**INSTRUCTIONS FOR THE TASK**
Your task is to filter the entries and copy every line containing the string "shoulder".

Keypoint coordinate data:
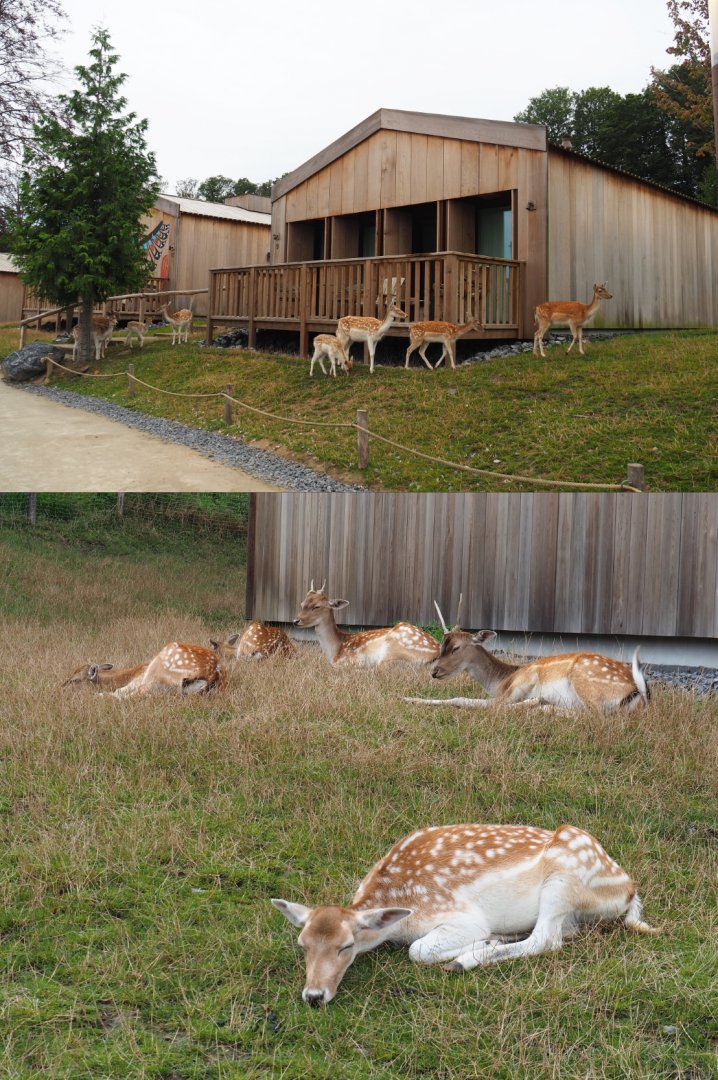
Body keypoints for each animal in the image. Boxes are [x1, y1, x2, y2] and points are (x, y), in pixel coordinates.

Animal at [272, 820, 657, 1006]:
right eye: (303, 944)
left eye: (346, 946)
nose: (314, 996)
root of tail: (628, 889)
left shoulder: (460, 917)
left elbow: (418, 950)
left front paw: (472, 947)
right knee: (563, 932)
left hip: (563, 880)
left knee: (546, 940)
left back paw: (465, 959)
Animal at [294, 581, 439, 667]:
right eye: (302, 604)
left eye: (317, 606)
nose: (296, 621)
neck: (335, 650)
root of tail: (437, 652)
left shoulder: (348, 660)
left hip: (394, 650)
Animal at [405, 598, 649, 713]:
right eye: (441, 645)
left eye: (456, 648)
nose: (434, 671)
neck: (502, 680)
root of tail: (638, 694)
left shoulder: (522, 681)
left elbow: (467, 700)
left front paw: (409, 698)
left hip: (586, 682)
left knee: (597, 717)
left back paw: (540, 706)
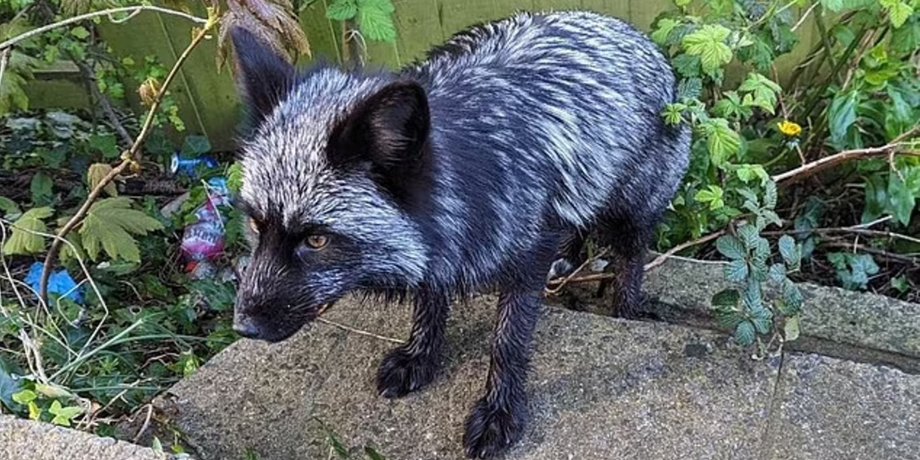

**REPLY TO THE EXERCISE**
left shoulder: (460, 917)
left shoulder: (348, 660)
left shoulder: (522, 681)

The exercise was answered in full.